## WHAT IS EXPECTED
Pull each line containing "ExtSel" from the data.

## DATA FOR ANALYSIS
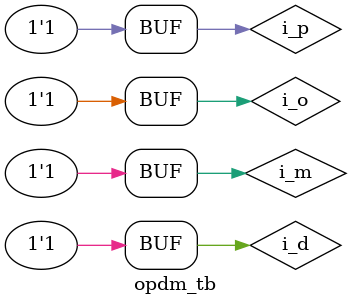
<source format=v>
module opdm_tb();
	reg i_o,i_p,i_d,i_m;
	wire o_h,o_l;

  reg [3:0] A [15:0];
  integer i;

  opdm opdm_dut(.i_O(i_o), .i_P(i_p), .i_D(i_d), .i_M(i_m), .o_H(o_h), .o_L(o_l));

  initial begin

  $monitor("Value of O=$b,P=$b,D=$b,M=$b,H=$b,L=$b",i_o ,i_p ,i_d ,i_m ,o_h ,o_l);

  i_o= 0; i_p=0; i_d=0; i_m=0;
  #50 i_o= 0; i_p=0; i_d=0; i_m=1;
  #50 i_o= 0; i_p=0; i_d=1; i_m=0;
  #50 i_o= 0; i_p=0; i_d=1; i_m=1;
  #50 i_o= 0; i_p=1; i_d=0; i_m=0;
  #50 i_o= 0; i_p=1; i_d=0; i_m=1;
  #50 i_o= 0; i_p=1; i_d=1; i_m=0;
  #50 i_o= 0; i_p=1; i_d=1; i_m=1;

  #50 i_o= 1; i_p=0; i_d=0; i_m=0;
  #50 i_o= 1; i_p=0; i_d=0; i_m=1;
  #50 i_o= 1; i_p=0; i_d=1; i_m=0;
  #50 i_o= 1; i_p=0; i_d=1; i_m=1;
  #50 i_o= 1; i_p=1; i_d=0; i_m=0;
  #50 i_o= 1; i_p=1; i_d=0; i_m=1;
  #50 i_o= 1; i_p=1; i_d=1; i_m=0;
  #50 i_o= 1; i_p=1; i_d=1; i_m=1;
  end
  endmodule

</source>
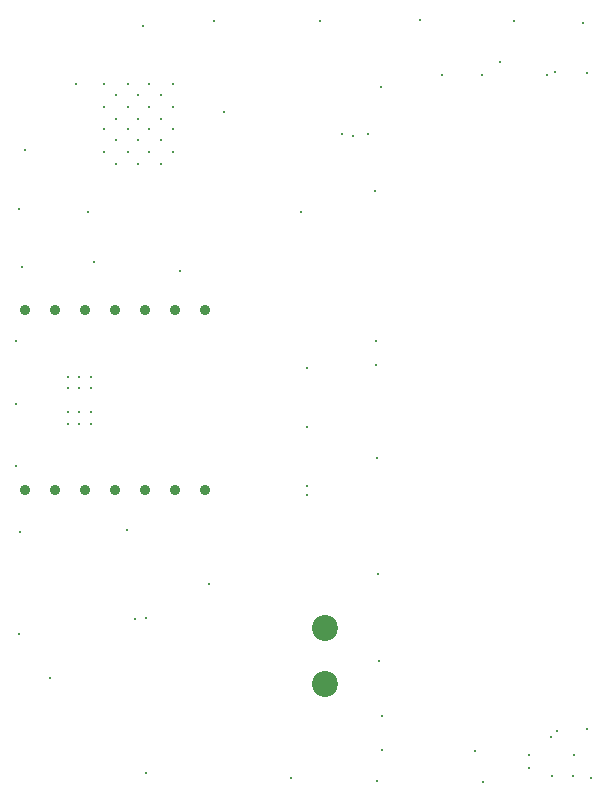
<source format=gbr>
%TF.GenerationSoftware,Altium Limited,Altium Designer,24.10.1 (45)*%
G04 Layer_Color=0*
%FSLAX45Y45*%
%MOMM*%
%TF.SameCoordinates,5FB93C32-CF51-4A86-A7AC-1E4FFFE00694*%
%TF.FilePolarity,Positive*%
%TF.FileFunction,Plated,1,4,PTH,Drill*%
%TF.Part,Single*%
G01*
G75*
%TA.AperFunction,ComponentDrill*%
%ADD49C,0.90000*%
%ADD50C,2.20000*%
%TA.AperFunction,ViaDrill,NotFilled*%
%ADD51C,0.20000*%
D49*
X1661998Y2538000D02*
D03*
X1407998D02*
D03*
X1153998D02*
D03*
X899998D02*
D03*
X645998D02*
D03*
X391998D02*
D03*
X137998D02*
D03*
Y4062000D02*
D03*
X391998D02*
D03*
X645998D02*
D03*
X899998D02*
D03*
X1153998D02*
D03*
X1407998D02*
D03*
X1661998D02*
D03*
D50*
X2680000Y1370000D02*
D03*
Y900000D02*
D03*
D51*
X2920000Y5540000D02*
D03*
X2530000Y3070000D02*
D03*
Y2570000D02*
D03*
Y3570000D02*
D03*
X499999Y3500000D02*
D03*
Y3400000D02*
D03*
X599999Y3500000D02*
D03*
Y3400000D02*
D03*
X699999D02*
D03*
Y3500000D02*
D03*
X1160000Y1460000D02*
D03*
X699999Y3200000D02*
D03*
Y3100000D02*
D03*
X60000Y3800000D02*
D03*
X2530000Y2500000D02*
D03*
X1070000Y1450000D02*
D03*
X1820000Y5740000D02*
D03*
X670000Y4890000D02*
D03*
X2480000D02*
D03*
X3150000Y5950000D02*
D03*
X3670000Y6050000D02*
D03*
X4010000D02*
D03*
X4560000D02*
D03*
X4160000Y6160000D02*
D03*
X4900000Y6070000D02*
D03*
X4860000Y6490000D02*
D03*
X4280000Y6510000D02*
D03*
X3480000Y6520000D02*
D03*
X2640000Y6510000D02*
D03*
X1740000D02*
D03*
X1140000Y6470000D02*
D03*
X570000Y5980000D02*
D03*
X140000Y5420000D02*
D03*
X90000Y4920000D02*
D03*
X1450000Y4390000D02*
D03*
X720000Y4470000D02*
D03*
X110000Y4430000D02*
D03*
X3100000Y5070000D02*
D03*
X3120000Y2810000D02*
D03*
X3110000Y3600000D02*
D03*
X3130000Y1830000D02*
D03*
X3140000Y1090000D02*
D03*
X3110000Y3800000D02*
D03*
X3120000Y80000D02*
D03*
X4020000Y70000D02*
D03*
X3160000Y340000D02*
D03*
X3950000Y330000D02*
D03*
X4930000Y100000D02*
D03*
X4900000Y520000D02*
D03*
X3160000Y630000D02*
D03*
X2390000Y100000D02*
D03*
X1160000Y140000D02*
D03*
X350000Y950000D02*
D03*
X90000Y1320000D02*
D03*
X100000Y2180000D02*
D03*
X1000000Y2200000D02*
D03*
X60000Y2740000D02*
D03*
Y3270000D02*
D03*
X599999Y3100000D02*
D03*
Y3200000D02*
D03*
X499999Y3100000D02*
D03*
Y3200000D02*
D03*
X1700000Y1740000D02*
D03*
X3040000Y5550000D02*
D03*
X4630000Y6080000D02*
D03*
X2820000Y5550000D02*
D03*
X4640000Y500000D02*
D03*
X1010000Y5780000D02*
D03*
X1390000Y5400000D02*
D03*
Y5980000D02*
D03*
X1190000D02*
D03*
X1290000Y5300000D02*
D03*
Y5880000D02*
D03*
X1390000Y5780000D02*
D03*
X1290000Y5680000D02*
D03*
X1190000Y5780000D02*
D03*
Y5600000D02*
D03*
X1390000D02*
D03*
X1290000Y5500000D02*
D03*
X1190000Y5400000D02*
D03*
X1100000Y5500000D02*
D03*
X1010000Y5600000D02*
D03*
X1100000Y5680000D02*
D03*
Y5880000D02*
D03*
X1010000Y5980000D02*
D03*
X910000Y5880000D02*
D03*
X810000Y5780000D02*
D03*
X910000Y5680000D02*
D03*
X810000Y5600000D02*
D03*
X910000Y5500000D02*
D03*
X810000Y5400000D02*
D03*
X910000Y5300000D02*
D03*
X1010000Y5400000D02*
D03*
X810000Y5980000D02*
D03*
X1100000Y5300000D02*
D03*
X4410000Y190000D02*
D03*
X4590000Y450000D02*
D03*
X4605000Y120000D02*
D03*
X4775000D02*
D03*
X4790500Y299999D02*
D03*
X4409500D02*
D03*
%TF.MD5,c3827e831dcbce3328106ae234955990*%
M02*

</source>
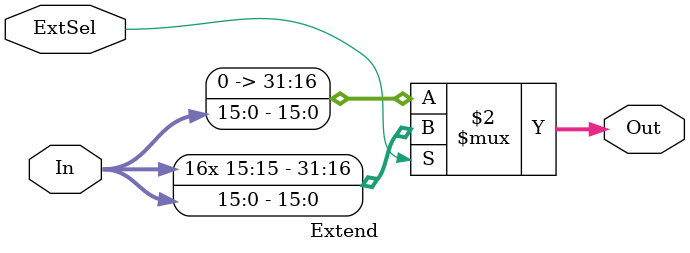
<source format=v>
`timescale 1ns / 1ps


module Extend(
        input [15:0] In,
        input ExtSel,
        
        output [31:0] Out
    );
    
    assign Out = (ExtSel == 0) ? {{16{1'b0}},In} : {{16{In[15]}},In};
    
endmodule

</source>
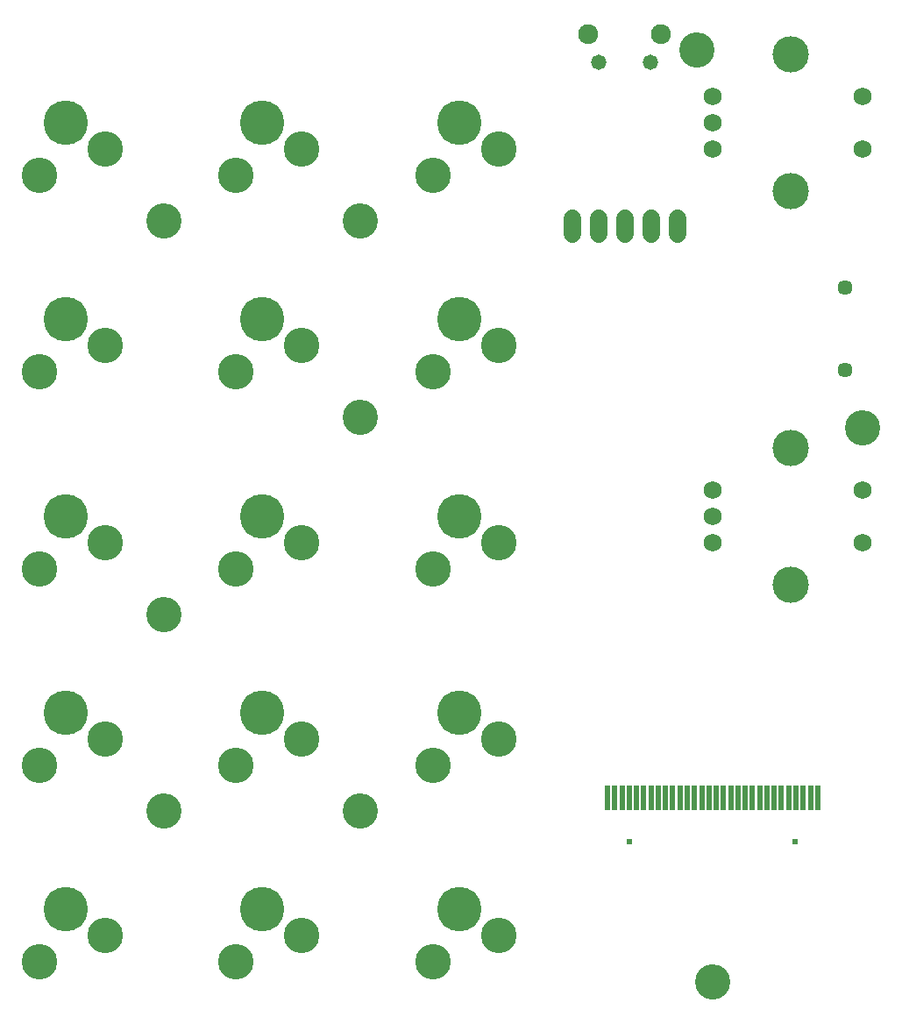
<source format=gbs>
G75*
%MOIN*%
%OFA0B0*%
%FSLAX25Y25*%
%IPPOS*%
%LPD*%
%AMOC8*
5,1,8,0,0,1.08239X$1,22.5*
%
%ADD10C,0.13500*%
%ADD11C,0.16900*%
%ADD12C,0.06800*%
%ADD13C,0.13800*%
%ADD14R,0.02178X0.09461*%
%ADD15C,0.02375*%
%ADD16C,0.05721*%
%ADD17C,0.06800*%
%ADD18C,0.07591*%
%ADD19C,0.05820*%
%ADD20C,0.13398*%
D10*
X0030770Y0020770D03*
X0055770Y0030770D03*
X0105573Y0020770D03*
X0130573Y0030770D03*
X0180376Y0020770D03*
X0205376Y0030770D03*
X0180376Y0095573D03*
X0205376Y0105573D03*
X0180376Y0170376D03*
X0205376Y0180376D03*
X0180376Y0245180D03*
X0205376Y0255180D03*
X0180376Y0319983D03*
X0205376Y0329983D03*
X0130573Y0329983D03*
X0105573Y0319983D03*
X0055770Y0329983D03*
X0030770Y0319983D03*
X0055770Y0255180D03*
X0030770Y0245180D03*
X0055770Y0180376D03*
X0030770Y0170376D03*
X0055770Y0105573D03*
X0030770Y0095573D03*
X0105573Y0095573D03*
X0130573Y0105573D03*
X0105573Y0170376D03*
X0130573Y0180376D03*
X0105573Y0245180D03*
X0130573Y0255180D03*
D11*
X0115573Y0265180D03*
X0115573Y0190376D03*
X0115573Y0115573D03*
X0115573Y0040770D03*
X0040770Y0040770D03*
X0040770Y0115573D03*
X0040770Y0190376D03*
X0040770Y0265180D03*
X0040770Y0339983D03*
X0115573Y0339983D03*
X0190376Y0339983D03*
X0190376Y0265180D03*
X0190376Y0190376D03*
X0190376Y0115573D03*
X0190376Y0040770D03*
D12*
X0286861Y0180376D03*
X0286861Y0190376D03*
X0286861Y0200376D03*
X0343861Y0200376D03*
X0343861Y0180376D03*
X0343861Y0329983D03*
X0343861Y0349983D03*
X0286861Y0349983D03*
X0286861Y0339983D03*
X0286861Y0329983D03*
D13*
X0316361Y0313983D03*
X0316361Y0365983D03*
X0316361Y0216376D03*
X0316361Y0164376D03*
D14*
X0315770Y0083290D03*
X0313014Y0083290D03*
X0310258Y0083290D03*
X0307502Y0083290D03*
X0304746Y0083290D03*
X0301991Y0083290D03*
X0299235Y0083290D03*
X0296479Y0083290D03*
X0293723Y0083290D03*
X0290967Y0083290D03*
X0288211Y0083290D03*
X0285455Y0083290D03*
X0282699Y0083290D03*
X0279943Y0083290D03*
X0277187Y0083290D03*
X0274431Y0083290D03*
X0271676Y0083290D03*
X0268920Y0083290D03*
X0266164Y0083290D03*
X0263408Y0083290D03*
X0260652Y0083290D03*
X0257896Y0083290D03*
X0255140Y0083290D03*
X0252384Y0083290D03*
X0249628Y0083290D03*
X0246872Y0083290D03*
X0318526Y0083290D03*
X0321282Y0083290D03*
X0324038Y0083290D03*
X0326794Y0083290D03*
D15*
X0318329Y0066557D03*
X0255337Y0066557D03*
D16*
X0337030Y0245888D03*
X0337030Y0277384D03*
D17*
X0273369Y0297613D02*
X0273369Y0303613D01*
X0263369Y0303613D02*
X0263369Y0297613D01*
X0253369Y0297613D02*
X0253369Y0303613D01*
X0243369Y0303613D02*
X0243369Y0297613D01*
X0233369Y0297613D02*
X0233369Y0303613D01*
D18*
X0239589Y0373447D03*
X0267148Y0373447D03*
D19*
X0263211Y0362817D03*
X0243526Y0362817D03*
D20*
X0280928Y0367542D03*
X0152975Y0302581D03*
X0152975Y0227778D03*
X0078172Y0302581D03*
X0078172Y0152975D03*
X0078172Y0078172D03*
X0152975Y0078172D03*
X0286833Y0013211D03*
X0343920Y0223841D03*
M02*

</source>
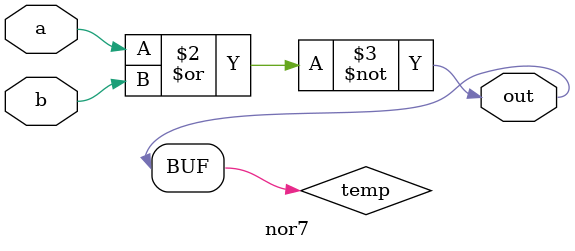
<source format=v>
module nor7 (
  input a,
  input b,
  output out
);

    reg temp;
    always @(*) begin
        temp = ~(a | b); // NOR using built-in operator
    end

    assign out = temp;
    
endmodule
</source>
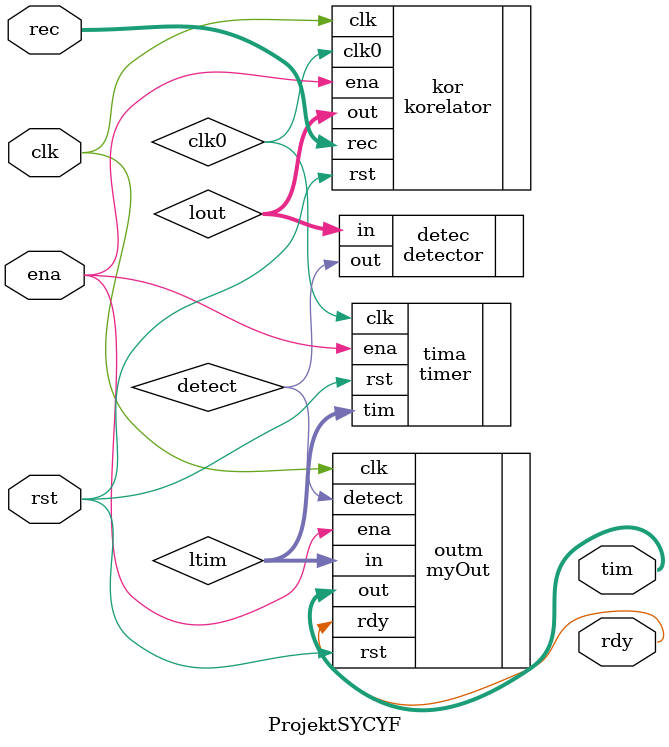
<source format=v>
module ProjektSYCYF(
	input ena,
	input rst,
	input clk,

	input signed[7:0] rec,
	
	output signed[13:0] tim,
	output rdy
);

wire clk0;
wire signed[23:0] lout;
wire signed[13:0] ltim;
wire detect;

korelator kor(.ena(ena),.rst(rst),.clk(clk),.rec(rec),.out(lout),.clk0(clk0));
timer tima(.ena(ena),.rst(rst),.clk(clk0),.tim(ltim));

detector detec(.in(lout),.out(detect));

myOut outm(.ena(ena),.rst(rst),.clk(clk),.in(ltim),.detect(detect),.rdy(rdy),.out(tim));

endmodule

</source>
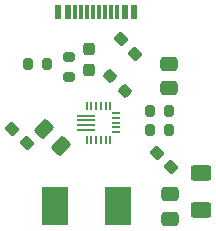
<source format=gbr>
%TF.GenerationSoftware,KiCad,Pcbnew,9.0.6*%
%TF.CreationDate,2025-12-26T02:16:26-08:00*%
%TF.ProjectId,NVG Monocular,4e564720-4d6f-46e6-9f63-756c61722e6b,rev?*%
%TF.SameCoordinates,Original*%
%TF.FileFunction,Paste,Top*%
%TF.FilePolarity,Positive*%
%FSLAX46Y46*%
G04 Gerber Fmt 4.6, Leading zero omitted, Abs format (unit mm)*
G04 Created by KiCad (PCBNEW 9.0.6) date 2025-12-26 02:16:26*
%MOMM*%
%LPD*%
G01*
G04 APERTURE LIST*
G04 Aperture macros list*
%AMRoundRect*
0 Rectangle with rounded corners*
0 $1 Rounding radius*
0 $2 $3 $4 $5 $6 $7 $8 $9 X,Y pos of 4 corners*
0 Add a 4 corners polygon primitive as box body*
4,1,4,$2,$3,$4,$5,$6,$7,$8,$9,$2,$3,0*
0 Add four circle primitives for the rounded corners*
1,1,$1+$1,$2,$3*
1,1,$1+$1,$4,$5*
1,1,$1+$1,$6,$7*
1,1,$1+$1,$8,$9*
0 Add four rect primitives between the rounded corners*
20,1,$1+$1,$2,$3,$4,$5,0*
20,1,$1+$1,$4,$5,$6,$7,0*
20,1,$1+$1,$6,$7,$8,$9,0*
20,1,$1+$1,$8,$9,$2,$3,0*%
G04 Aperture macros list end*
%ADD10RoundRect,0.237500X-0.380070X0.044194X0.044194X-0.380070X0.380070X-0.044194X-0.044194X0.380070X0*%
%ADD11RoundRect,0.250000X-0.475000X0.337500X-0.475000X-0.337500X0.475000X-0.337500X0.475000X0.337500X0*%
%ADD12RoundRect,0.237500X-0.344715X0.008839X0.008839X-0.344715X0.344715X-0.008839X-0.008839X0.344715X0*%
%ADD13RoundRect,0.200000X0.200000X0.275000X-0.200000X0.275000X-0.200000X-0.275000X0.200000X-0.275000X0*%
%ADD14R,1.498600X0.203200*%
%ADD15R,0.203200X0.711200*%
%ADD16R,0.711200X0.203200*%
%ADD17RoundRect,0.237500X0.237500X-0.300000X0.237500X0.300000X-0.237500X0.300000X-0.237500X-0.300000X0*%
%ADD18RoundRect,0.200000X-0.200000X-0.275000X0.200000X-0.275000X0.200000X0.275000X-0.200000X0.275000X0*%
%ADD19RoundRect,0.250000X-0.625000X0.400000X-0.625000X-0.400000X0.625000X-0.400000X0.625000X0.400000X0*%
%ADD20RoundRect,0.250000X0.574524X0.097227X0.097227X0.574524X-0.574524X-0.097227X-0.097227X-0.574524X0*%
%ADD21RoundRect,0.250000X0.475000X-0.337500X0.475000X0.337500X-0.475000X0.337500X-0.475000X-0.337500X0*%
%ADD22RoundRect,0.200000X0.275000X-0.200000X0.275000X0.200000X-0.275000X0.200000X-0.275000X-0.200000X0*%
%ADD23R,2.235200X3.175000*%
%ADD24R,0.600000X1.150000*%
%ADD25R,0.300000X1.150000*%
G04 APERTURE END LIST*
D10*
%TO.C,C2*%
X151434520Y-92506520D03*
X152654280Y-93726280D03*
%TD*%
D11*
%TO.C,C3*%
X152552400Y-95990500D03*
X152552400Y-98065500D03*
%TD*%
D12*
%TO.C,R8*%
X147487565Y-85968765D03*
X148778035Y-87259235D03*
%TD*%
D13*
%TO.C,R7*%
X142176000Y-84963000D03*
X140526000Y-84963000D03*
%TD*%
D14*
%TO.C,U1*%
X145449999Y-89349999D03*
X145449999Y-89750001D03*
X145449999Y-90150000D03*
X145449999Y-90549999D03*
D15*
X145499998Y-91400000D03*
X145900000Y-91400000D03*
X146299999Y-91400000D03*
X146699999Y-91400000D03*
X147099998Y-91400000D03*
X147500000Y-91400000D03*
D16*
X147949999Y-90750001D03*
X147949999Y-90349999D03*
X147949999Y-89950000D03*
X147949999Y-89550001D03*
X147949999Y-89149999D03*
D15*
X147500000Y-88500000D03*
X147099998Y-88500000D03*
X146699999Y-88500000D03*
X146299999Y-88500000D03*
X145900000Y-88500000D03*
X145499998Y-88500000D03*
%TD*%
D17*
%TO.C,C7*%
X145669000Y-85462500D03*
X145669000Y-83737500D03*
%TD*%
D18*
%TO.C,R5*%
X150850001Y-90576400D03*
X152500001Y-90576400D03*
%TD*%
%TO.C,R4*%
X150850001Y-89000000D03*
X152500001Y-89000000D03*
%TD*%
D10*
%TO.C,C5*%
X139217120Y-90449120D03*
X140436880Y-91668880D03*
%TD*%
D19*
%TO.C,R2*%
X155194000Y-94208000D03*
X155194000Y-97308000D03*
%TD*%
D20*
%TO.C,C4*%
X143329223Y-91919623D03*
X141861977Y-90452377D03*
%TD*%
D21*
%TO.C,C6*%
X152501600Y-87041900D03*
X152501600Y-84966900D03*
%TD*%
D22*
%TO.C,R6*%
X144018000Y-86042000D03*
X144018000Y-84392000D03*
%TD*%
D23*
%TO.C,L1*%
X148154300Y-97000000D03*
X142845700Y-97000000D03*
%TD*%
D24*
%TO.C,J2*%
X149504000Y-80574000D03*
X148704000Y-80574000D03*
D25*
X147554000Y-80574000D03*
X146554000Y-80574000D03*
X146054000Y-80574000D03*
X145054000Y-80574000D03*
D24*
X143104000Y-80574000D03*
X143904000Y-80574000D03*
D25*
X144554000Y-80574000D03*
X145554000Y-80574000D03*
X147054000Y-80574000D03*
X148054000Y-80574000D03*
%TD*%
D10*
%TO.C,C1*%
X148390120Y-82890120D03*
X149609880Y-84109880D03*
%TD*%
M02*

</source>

## FINISHED TASK
        input ExtSel,
    assign Out = (ExtSel == 0) ? {{16{1'b0}},In} : {{16{In[15]}},In};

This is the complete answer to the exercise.